Une voix cassante le sortit de sa torpeur.
Hep le moutard, prends ça et va me chercher à boire, et si c'est gerbant, t'auras de mes nouvelles!
A boire...cette femme avait soif. C'est qu'elle en avait débité des sentences. Ils en avaient pour l'année à s'en remettre, vu que ça n'arrivait jamais ici, où on fichait les étrangers dehors plus vite qu'on engrossait ses femmes. Et menaçante avec ça.
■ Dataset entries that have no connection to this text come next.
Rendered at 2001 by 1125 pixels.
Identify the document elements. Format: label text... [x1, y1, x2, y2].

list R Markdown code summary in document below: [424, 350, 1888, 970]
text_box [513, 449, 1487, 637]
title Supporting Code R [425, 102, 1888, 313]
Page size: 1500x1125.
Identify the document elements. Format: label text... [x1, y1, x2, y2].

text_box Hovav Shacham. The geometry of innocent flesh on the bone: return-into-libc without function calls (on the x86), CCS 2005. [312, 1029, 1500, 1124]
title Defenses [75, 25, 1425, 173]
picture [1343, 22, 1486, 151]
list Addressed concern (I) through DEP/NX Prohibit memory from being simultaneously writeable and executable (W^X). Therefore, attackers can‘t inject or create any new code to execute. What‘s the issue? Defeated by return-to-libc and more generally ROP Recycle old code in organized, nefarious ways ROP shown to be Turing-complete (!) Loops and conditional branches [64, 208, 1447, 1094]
Le Jeannot en avait les jambes qui dansaient la gigue. Mais il prit l'argent, et en y regardant de près, se rendit compte qu'y avait de quoi amener un fût de bière, mais qu'il lui resterait même de quoi s'faire plaisir, ou plutôt faire plaisir à sa mignonne.
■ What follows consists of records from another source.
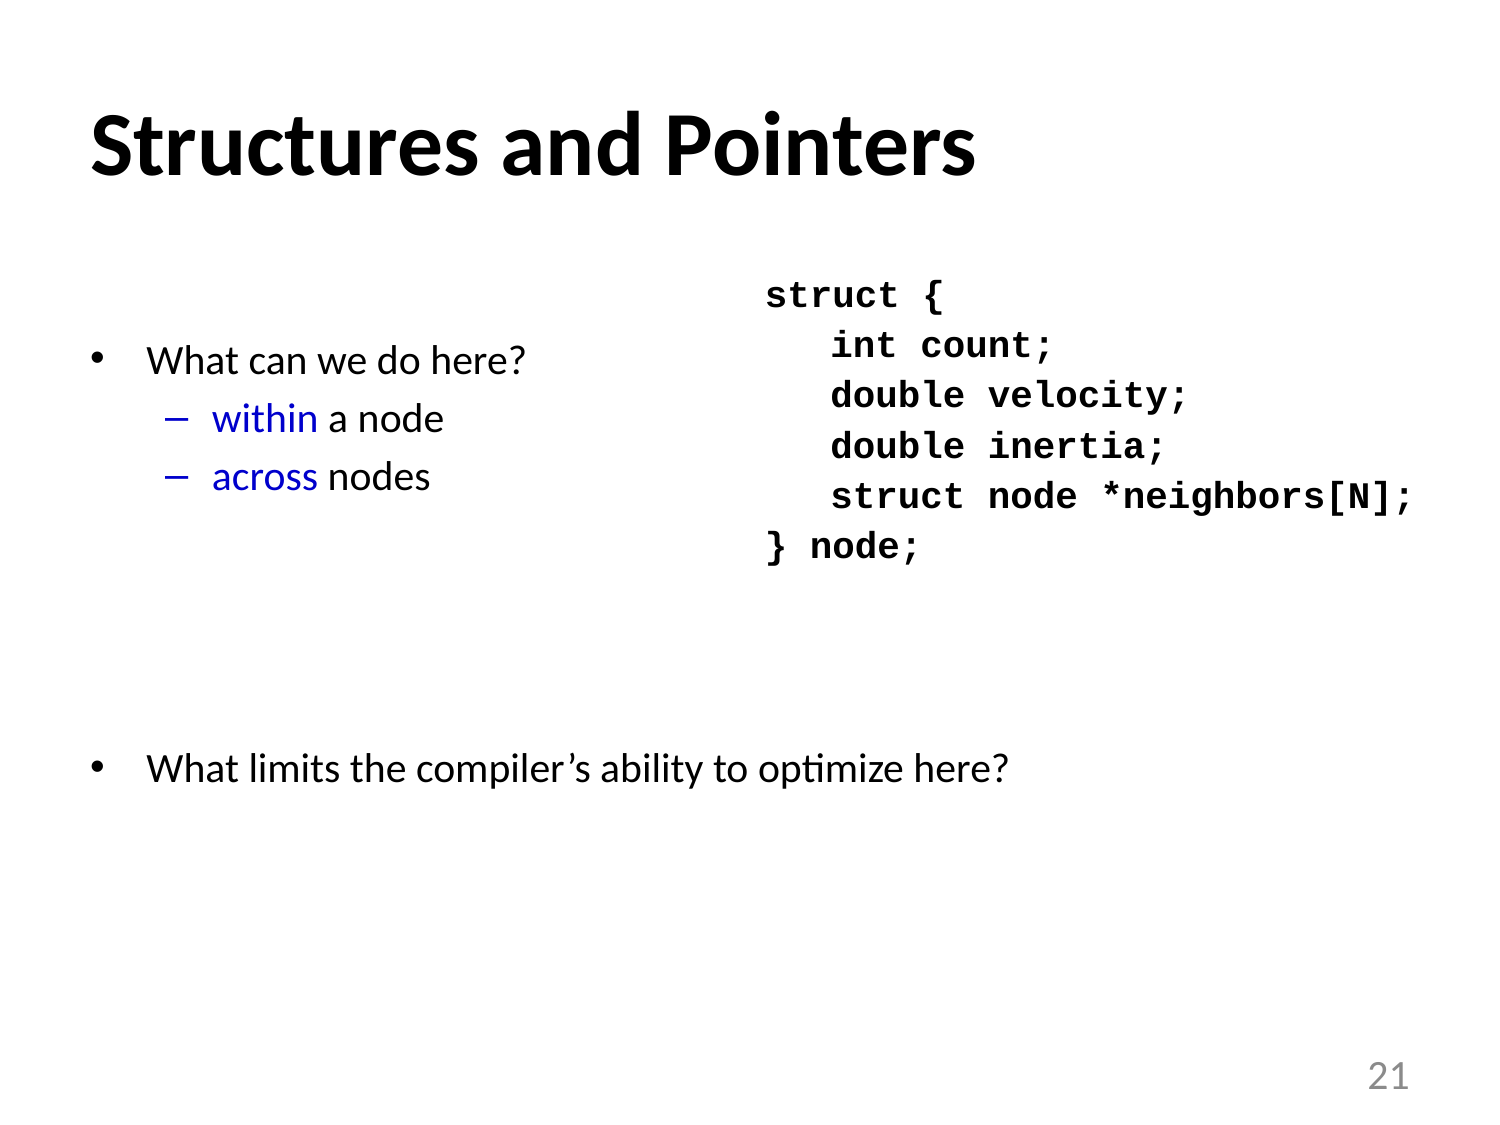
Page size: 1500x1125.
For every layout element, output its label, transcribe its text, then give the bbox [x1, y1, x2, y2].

text_box struct { int count; double velocity; double inertia; struct node *neighbors[N]; } node; [750, 274, 1463, 573]
title Structures and Pointers [75, 45, 1425, 233]
list What can we do here? within a node across nodes What limits the compiler’s ability to optimize here? [75, 324, 1300, 994]
slide_number 21 [1074, 1042, 1425, 1103]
J'ferais de mon mieux m'dame! Bougez pas de là j'reviens tantôt!
Il prit ses jambes à son cou, et se fraya un chemin parmi les badauds, pour aller s'acquitter de sa course. Y avait un sommelier qui était familier trois rues plus loin, il lui ferait bien un prix pour un tonnelet. Il souriait de plus en plus largement en pensant à ses futures économies, et en imaginant sa future épouse, et tous les beaux enfants qui naîtraient... bien que cette partie là de l'histoire lui demeurait pour l'instant obscure.
Il conclut l'affaire en quelques minutes, mais l'bougre avait eu vent du tapage, et voulait connaître sa version. Il débita un résumé aussi concis que possible, et se remit en chemin, après avoir planqué sa monnaie dans ses chausses, et en faisant attention à ne pas renverser la marchandise.
Il accéléra le pas, et du jouer des coudes pour repasser dans la foule devenue maintenant plus dense. Sans doute à cause de l'homme assis à côté d'elle.
Lorsqu'un vantard bien connu au pays, jouait les coqs devant les dames amassées. Le gamin en aurait bien ri, mais il n'avait pas le temps, mission oblige. Sauf que le vantard en question l'interpella et lui proposa de jeter des tomates à la créature de l'estrade. Déjà un autre môme en faisait autant, en profitant pour viser les vieilles pies du quartier, faisant passer ses forfaits pour des ratés.
J'vous l'conseille pas m'sieur. J'ai vu vot' folle en question, et elle a des couteaux sous la manche. J'sais pas si elle est capable de viser dans son état, mais m'est d'avis que vous n'devriez pas provoquer une créature pareille. Surtout quand tout le monde sait au pays que vous visez comme un sagouin.
Il n'était pas trop sûr de savoir pourquoi il lui avait répondu ainsi. Etait-ce parce que ce poison l'intriguait plus qu'il ne se l'avouerait jamais...non ça sûrement pas, son coeur appartenait à sa Lucette, bien que cette bonne femme lui causait de drôles de réflexions.
Non, ça devait être parce que ce bougre était le pire des bourrins du pays, et que l'occasion n'était jamais assez belle pour le renvoyer dans ses cordes.
Il sourit à l'homme, s'avança jusqu'à l'estrade pour livrer le précieux alcool à son employeur du moment, tout content, et enhardi par sa performance, se risqua à sourire à la dame aux cicatrices. Mais pas le sourire qu'il réservait pour sa Lucette, un sourire de petit homme fier de son courage!